**Records from a dataset:**
··········
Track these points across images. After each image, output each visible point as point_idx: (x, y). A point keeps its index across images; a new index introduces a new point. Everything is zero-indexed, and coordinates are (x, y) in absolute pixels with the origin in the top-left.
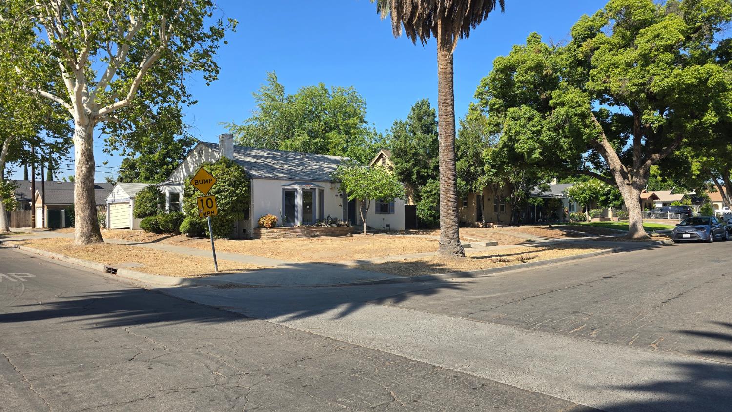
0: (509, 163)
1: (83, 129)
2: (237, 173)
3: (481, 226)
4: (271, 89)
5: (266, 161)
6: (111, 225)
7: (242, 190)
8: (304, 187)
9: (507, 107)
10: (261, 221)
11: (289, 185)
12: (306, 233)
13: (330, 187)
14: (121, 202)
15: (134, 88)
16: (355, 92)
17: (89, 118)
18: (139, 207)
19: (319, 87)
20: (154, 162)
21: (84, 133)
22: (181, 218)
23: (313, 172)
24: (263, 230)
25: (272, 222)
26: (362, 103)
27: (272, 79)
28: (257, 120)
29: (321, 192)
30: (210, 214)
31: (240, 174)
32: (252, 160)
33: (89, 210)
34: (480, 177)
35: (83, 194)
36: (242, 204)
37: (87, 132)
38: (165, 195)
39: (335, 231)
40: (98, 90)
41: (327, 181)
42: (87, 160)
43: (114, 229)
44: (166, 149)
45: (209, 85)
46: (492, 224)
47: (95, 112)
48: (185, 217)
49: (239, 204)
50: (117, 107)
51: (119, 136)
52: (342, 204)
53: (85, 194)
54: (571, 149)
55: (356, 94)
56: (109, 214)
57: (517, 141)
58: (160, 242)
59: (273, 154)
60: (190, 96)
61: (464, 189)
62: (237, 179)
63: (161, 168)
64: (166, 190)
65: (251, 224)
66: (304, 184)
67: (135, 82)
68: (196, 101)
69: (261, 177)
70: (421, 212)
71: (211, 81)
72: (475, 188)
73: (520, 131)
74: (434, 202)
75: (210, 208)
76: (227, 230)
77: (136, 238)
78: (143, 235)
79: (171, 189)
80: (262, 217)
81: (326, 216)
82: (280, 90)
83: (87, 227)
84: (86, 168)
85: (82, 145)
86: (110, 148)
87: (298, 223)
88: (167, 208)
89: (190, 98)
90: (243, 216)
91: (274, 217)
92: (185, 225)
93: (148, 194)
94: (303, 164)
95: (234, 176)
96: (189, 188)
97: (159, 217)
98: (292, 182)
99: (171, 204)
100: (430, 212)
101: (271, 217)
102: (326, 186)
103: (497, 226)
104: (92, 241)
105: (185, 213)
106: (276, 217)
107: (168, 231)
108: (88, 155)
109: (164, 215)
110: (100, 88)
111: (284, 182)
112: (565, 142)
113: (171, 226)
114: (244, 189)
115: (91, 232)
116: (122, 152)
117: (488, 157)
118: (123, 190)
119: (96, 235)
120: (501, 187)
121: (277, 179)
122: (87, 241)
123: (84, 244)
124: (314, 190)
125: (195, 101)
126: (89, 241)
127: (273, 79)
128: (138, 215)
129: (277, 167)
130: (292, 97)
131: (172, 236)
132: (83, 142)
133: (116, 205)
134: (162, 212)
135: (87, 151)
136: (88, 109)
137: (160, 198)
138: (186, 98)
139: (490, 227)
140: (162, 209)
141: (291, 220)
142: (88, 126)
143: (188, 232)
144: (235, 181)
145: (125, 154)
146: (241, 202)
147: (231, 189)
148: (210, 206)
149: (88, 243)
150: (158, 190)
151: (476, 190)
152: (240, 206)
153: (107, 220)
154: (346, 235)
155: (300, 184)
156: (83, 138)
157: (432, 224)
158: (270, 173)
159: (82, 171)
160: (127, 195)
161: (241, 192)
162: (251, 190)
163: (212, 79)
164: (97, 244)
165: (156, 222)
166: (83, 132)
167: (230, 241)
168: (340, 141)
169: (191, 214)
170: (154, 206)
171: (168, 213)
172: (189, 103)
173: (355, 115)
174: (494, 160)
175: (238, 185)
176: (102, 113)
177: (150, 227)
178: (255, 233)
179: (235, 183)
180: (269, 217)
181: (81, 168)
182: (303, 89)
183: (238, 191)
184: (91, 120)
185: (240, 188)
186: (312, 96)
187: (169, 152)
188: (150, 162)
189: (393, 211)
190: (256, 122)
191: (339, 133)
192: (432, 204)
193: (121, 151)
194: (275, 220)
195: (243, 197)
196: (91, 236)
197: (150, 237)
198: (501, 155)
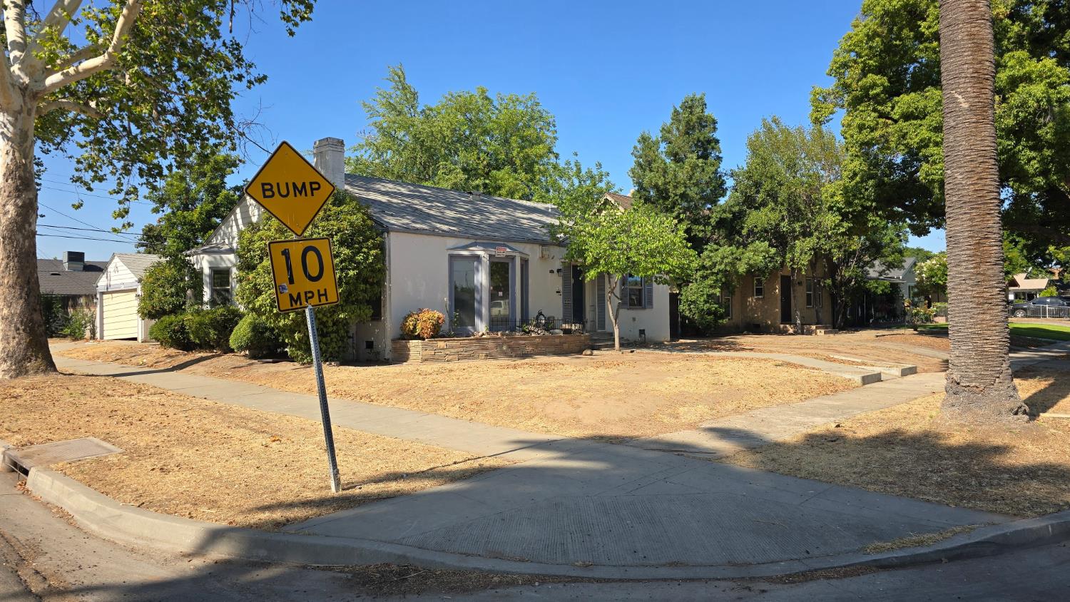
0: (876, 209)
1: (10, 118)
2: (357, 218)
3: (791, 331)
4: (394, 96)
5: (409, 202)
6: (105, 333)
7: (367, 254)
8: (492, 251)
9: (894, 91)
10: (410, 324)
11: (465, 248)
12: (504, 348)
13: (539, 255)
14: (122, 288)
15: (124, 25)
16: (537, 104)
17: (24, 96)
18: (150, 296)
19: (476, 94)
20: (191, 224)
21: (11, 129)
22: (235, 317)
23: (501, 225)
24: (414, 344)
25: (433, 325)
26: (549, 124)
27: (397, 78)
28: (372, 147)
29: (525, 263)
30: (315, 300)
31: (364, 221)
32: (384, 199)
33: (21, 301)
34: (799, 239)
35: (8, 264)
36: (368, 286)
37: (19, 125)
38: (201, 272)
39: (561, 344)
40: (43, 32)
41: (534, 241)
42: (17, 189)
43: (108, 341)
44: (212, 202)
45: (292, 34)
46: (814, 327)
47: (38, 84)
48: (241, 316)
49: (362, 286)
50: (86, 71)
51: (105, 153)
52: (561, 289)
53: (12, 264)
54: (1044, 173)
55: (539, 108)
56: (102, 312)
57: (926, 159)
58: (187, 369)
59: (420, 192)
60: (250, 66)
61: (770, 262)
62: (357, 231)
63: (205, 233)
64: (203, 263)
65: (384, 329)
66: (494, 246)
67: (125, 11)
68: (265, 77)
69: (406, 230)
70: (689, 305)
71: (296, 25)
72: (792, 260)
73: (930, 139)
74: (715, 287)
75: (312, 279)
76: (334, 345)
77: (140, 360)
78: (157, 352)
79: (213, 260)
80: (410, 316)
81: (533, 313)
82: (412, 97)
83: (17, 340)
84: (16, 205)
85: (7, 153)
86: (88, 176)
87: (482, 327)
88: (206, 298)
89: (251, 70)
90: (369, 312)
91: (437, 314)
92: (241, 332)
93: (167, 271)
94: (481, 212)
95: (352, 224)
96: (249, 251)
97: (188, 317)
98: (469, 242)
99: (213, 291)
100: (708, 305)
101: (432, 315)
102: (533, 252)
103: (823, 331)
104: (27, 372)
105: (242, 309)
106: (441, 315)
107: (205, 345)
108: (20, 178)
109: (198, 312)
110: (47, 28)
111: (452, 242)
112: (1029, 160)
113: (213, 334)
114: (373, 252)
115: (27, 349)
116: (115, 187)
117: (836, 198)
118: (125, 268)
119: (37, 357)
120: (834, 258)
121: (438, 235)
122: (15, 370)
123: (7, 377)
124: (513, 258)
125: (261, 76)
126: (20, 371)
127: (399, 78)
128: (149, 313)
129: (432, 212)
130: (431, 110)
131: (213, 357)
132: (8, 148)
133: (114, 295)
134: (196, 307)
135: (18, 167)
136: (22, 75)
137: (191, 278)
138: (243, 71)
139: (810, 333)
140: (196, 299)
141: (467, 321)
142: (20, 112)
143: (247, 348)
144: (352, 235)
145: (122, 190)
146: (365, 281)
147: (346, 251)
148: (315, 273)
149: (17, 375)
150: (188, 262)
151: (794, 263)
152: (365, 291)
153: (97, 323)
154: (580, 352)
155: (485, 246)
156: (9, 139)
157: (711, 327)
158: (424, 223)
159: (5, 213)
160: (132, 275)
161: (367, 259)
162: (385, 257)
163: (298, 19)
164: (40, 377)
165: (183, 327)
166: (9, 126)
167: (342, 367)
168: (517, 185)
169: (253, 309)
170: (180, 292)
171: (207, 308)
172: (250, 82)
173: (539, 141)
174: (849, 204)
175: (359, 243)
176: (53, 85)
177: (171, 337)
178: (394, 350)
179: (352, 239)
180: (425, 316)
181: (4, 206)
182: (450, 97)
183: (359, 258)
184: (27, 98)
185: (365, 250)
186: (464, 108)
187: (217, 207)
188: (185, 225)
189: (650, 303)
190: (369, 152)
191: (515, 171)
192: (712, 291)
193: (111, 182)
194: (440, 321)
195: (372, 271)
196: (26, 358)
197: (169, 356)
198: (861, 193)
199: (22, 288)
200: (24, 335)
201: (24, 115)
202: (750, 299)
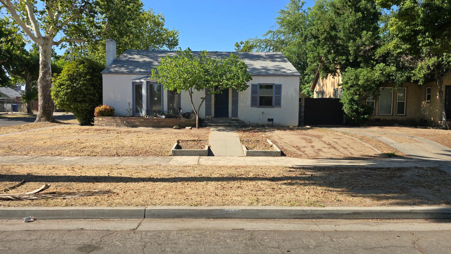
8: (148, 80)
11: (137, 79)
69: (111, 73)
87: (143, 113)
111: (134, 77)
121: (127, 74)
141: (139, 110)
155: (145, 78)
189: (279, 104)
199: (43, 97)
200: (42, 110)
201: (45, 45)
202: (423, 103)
··········
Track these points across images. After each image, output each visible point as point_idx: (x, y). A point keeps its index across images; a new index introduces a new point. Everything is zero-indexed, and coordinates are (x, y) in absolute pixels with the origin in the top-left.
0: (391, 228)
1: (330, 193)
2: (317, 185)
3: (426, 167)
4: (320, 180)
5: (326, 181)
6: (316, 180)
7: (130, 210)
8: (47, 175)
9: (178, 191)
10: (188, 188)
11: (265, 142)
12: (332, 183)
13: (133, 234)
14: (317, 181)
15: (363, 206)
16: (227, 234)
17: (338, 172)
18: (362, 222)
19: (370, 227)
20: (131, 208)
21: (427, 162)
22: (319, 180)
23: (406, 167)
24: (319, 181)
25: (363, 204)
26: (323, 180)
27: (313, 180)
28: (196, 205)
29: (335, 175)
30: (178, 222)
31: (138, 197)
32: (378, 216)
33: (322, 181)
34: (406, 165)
··········
**WORK ITEM:**
There is a line with "90: (243, 216)" and a line with "116: (122, 152)" above. Copy exactly those two lines and all lines between them, with nothing else.

**RESULT BELOW:**
90: (243, 216)
91: (274, 217)
92: (185, 225)
93: (148, 194)
94: (303, 164)
95: (234, 176)
96: (189, 188)
97: (159, 217)
98: (292, 182)
99: (171, 204)
100: (430, 212)
101: (271, 217)
102: (326, 186)
103: (497, 226)
104: (92, 241)
105: (185, 213)
106: (276, 217)
107: (168, 231)
108: (88, 155)
109: (164, 215)
110: (100, 88)
111: (284, 182)
112: (565, 142)
113: (171, 226)
114: (244, 189)
115: (91, 232)
116: (122, 152)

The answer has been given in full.